International Organization for Standardization (ISO) codes for the representation of languages. Consists of four parts, with more parts work in progress. ISO 639-1 consists of 185 two-letter (alpha-2) codes used to identify the world's major languages. ISO 639-2 has three-letter (alpha-3) codes for 485 languages. ISO 639-3 extends the ISO 639-2 alpha-3 codes with an aim to cover all known natural languages. ISO 639-5 defines alpha-3 codes for language families.
ISO_639_2
ISO_639_3
ISO_639_3_Retirements
ISO_639_5
ISO_639_2
is a character data frame with variables
Alpha_3_B
and Alpha_3_T
(the ISO 639-2 bibliographic and
terminological codes), Alpha_2
(the corresponding ISO 639-1
alpha-2 code if available), and Name
(the English name of the
language).
ISO_639_3
is a data frame with the following variables:
Id
:a character vector with the ISO 639-3 3-letter (alpha-3) identifiers.
Part2B
:a character vector with the equivalent ISO 639-2 B-code identifiers of the bibliographic applications code set (if existent).
Part2T
:a character vector with the equivalent ISO 639-2 T-code identifiers of the terminology applications code set (if existent).
Part1
:a character vector with the equivalent ISO 639-1 2-letter (alpha-2) identifiers (if existent).
Scope
:a factor with levels "I"
(Individual),
"M"
(Macrolanguage) and "S"
(Special).
Type
:a factor with levels "L"
(Living
languages), "E"
(Extinct languages), "A"
(Ancient
languages), "H"
(Historic languages), "C"
(Constructed languages), and "S"
(Special).
Name
:a character vector with the reference language names.
Comment
:a character vector with a comment relating to one or more of the other variables.
Family
:a character vector with the generic English names of the languages' family or macrolanguage.
eng
:a character vector with the language names in English.
fra
:a character vector with the language names in French (if available).
spa
:a character vector with the language names in Spanish (if available).
zho
:a character vector with the language names in Chinese (if available).
rus
:a character vector with the language names in Russian (if available).
deu
:a character vector with the language names in German (if available).
Variables Family
and eng
to deu
are extracted
from the Wikipedia ISO 639-3 language codes pages.
ISO_639_3_Retirements
is a data frame giving the languages
retired from ISO 639-3, with variables:
Id
:a character vector with the retired codes
Ret_Reason
:a factor with levels "C"
(change),
"D"
(duplicate), "N"
(non-existent), "S"
(split), and "M"
(merge).
Change_To
:a character vector which in the cases of C, D, and M gives the identifier to which all instances of the Id should be changed.
Ret_Remedy
:a character vector with instructions for updating an instance of the retired (split) identifier.
Effective
:a Date
object giving the date
the retirement became effective.
ISO_639_5
is a data frame with the following variables:
Id
a character vector with the 3-letter (alpha-3) ISO 639-5 identifiers.
English_Name
the family names in English.
French_Name
the family names in French.
Part2
a factor indicating how the family relates to
639-2, with levels "g"
(group: consists of several related
languages), "r"
(rest group: a group of several related
languages, from which some specific languages have been excluded),
or ""
(no 639-2 code).
Hierarchy
an indication of which other language families or groups the current language family or group is a member of (given as 639-5 ids separated by : ).

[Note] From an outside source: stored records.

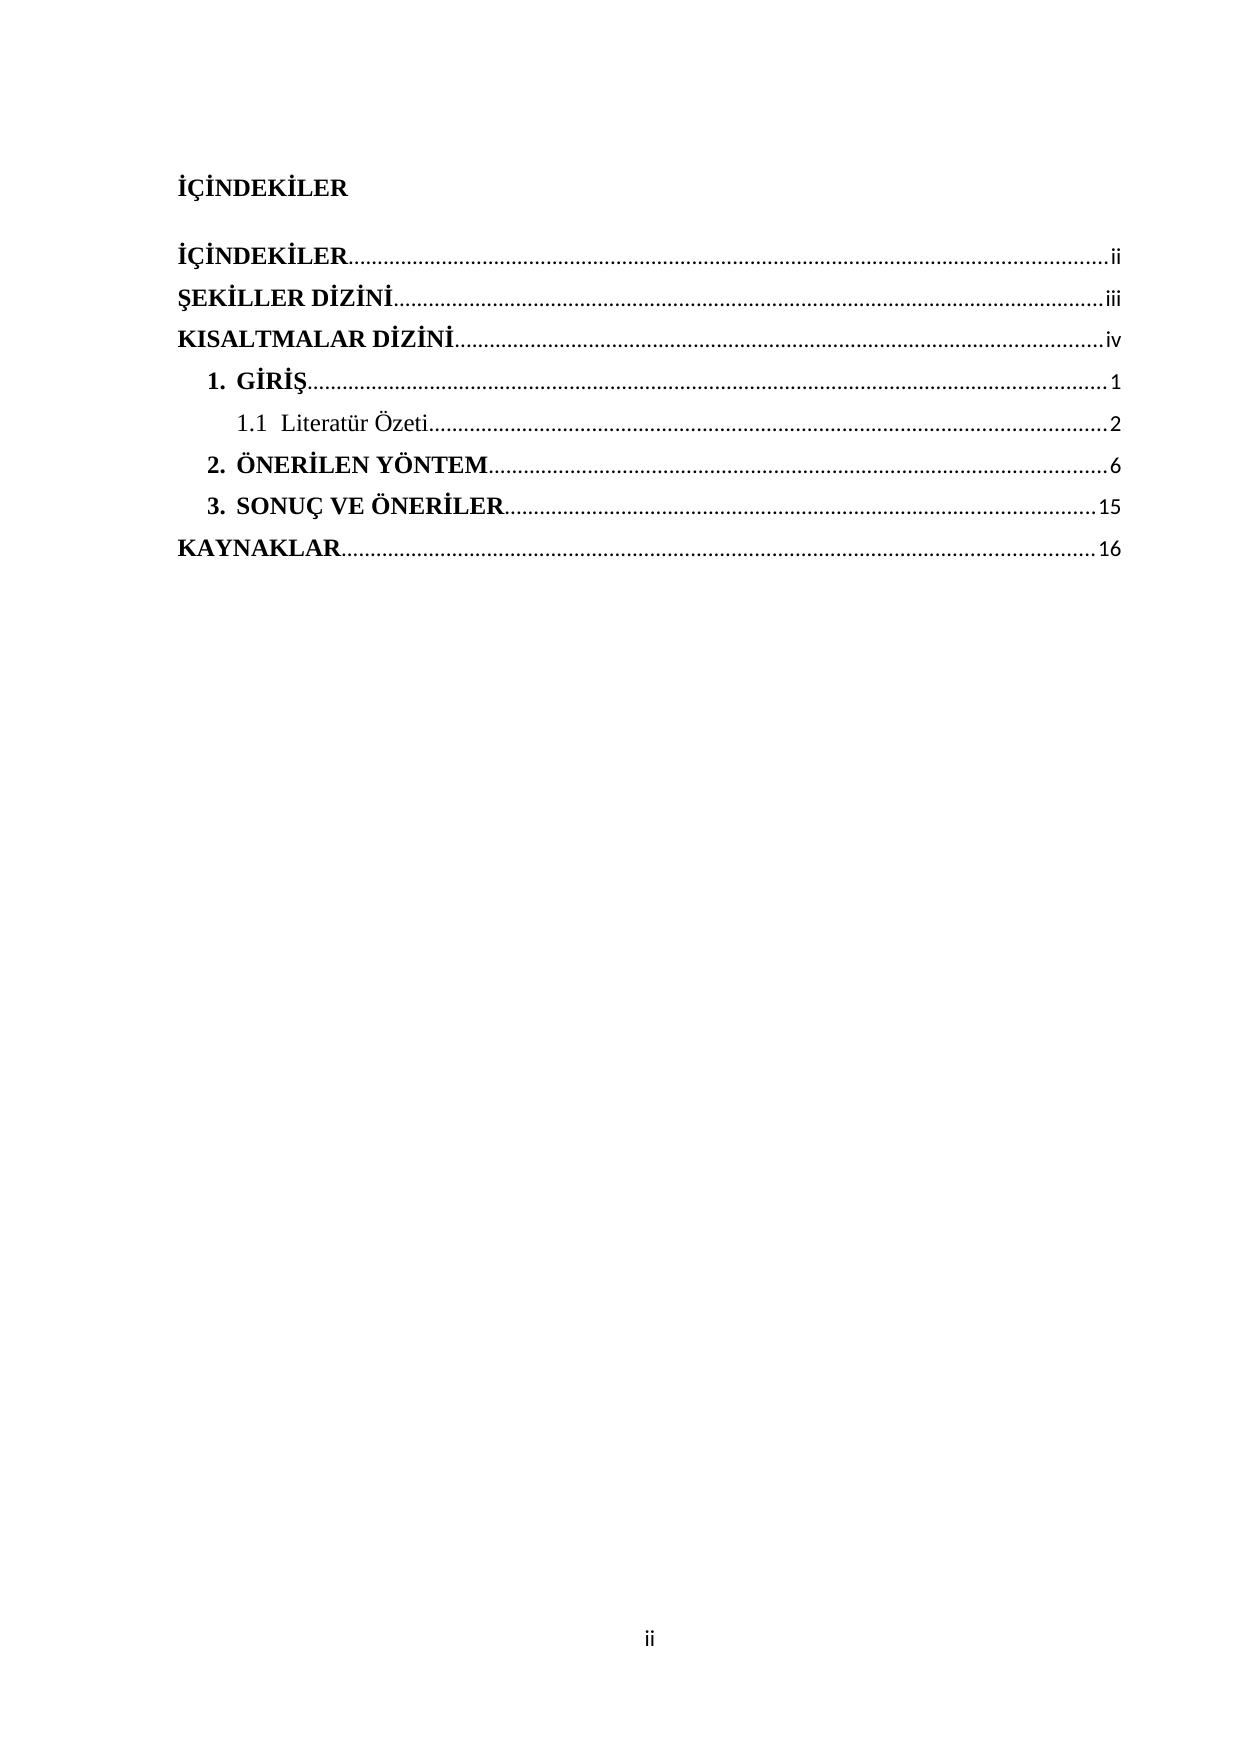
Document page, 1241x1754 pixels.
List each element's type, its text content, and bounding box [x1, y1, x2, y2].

text İÇİNDEKİLER ii [177, 241, 1122, 270]
text İÇİNDEKİLER [177, 173, 1122, 201]
text 2. ÖNERİLEN YÖNTEM 6 [207, 450, 1122, 479]
text KAYNAKLAR 16 [177, 533, 1122, 562]
text 3. SONUÇ VE ÖNERİLER 15 [207, 491, 1122, 521]
text 1.1 Literatür Özeti 2 [236, 408, 1122, 437]
text KISALTMALAR DİZİNİ iv [177, 324, 1122, 353]
text 1. GİRİŞ 1 [207, 366, 1122, 395]
text ŞEKİLLER DİZİNİ iii [177, 283, 1122, 312]
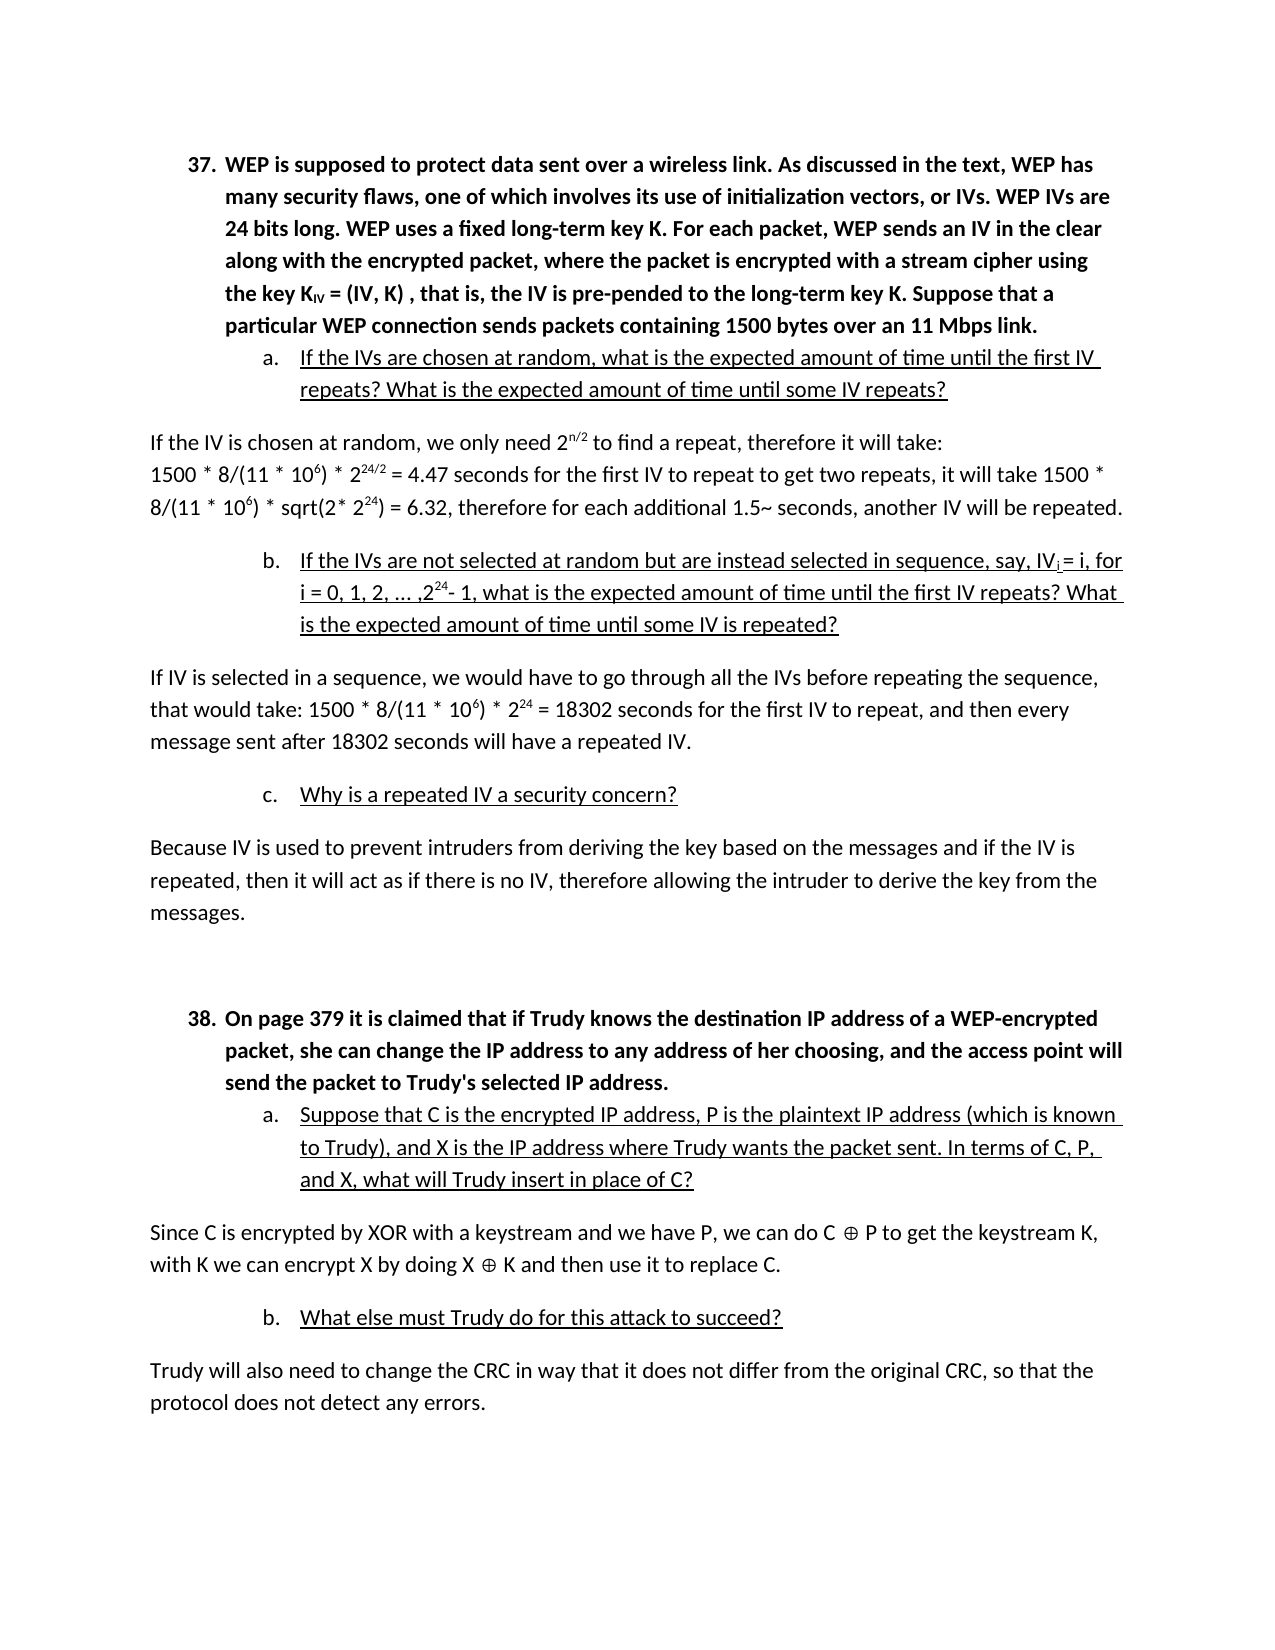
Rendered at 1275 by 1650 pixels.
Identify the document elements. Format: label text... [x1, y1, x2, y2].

list WEP is supposed to protect data sent over a wireless link. As discussed in the text, WEP has many security flaws, one of which involves its use of initialization vectors, or IVs. WEP IVs are 24 bits long. WEP uses a fixed long-term key K. For each packet, WEP sends an IV in the clear along with the encrypted packet, where the packet is encrypted with a stream cipher using the key KIV = (IV, K) , that is, the IV is pre-pended to the long-term key K. Suppose that a particular WEP connection sends packets containing 1500 bytes over an 11 Mbps link. [187, 150, 1125, 339]
text Since C is encrypted by XOR with a keystream and we have P, we can do C P to get the keystream K, with K we can encrypt X by doing X K and then use it to replace C. [150, 1218, 1125, 1278]
list If the IVs are not selected at random but are instead selected in sequence, say, IVi = i, for i = 0, 1, 2, ... ,224- 1, what is the expected amount of time until the first IV repeats? What is the expected amount of time until some IV is repeated? [262, 546, 1125, 638]
text If IV is selected in a sequence, we would have to go through all the IVs before repeating the sequence, that would take: 1500 * 8/(11 * 106) * 224 = 18302 seconds for the first IV to repeat, and then every message sent after 18302 seconds will have a repeated IV. [150, 663, 1125, 756]
text Trudy will also need to change the CRC in way that it does not differ from the original CRC, so that the protocol does not detect any errors. [150, 1356, 1125, 1416]
text If the IV is chosen at random, we only need 2n/2 to find a repeat, therefore it will take: 1500 * 8/(11 * 106) * 224/2 = 4.47 seconds for the first IV to repeat to get two repeats, it will take 1500 * 8/(11 * 106) * sqrt(2* 224) = 6.32, therefore for each additional 1.5~ seconds, another IV will be repeated. [150, 428, 1125, 521]
list On page 379 it is claimed that if Trudy knows the destination IP address of a WEP-encrypted packet, she can change the IP address to any address of her choosing, and the access point will send the packet to Trudy's selected IP address. [187, 1004, 1125, 1096]
list Why is a repeated IV a security concern? [262, 781, 1125, 808]
list Suppose that C is the encrypted IP address, P is the plaintext IP address (which is known to Trudy), and X is the IP address where Trudy wants the packet sent. In terms of C, P, and X, what will Trudy insert in place of C? [262, 1101, 1125, 1193]
text Because IV is used to prevent intruders from deriving the key based on the messages and if the IV is repeated, then it will act as if there is no IV, therefore allowing the intruder to derive the key from the messages. [150, 833, 1125, 926]
list What else must Trudy do for this attack to succeed? [262, 1303, 1125, 1331]
list If the IVs are chosen at random, what is the expected amount of time until the first IV repeats? What is the expected amount of time until some IV repeats? [262, 343, 1125, 403]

While most languages are given one code by the ISO 639-2 standard, twenty-two of the languages described have two three-letter codes, a “bibliographic” code (ISO 639-2/B, B-code), which is derived from the English name for the language and was a necessary legacy feature, and a “terminological” code (ISO 639-2/T, T-code), which is derived from the native name for the language. The range qaa to qtz is reserved for local use.
ISO 639-3 is a superset of ISO 639-1 and of the individual languages in ISO 639-2. ISO 639-1 and ISO 639-2 focused on major languages, most frequently represented in the total body of the world's literature. Since ISO 639-2 also includes language collections, whereas Part 3 does not, ISO 639-3 is not a superset of ISO 639-2. Where B and T codes exist in ISO 639-2, ISO 639-3 uses the T-codes.
ISO 639-2 contains codes for some individual and group languages and so any code in it is either in 639-3 or 639-5; 639-5 families may be missing from 639-2.